** Start Excerpted passage **

Our results show that the theory of automatic extrapolation/prediction based on the signals from low-level motion-coding mechanisms with opponent (mutually inhibitory) connections and assuming that two mutually incompatible path-prediction hypotheses cannot be simultaneously processed by M1 is inconsistent with FLE obtained with oppositely moving stimuli. However, if according to the mechanism M2 we assume that more than one mutually incompatible motion-paths hypotheses can be processed simultaneously (without causing a decrease in extrapolation) and applied only later (when only one of the oppositely moving objects remains in view) the FLE can be predicted by the extrapolation/prediction theory (Nijhawan, 1994, 2008) also with our novel experimental design. This is when we exclude the participation of the higher level internal models in influencing the mechanism M3 whose operation is sensitive to uncertainty about the motion vectors signaled by the lower level mechanism. However, if the prediction/extrapolation theory assumes involvement of M3, including the higher level integrating mechanisms (Nijhawan, 2008), then complicating its operation by increasing uncertainty about motion direction should nevertheless decrease FLE. This should happen even when the lower level non-interacting motion channels without mutual inhibitory interactions are the basis for sampling the motion signals. The initial conclusion from our data showing that oppositely moving pre-flash reference objects do not eliminate or decrease FLE reveals that mechanism M2 can be used for explaining FLE while mechanisms M1 and M3 cannot.
Yet, in the conditions of oppositely moving stimuli the effect was stronger compared to when only one unambiguously moving stimulus was used, which cannot be explained by this theory; thus a theory based on the mechanism M2 seems also insufficient. Either the followers of the extrapolation/prediction theory should provide a detailed description of some mechanism other than the ones listed here as M1, M2 and M3 and the predictions of which would be consistent with our results or it should be admitted that extrapolation/prediction is not an exhaustive, sufficient theory of the FLE.

** End Excerpted passage **
** Start Records supplied **

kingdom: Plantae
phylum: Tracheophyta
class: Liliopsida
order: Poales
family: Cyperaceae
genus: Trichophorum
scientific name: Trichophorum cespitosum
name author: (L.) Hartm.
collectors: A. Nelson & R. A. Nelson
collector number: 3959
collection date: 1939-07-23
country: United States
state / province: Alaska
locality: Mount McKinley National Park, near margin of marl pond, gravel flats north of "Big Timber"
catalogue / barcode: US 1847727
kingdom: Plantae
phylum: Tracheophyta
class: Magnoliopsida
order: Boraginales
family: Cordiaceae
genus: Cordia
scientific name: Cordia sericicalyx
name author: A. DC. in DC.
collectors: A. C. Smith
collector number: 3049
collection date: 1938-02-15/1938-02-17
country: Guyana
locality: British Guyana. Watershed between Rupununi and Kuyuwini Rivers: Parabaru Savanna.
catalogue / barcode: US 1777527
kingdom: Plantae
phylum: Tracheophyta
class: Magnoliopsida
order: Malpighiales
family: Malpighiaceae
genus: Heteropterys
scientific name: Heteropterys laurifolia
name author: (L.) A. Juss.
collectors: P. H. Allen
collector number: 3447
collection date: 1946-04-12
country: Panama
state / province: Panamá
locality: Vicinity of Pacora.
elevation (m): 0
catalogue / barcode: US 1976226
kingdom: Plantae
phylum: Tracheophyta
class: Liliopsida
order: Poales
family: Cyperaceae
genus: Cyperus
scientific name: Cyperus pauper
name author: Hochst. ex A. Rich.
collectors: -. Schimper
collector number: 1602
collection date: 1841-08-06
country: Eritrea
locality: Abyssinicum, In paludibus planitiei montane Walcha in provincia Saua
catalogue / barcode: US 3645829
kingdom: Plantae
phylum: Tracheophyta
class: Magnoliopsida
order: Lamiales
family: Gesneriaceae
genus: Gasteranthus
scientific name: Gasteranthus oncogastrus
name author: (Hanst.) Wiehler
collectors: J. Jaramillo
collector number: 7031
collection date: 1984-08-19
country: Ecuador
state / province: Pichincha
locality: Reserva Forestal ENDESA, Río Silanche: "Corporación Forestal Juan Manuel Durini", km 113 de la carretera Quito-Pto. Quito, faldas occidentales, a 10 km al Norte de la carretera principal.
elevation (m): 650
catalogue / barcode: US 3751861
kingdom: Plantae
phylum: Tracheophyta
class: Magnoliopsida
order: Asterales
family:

** End Records supplied **

Rewrite the passage on motion extrapolation starting at "Yet, in the" and ending at "of the FLE.", putting "weaker" in place of "stronger". The entries have no connection to the passage on motion extrapolation.

Yet, in the conditions of oppositely moving stimuli the effect was weaker compared to when only one unambiguously moving stimulus was used, which cannot be explained by this theory; thus a theory based on the mechanism M2 seems also insufficient. Either the followers of the extrapolation/prediction theory should provide a detailed description of some mechanism other than the ones listed here as M1, M2 and M3 and the predictions of which would be consistent with our results or it should be admitted that extrapolation/prediction is not an exhaustive, sufficient theory of the FLE.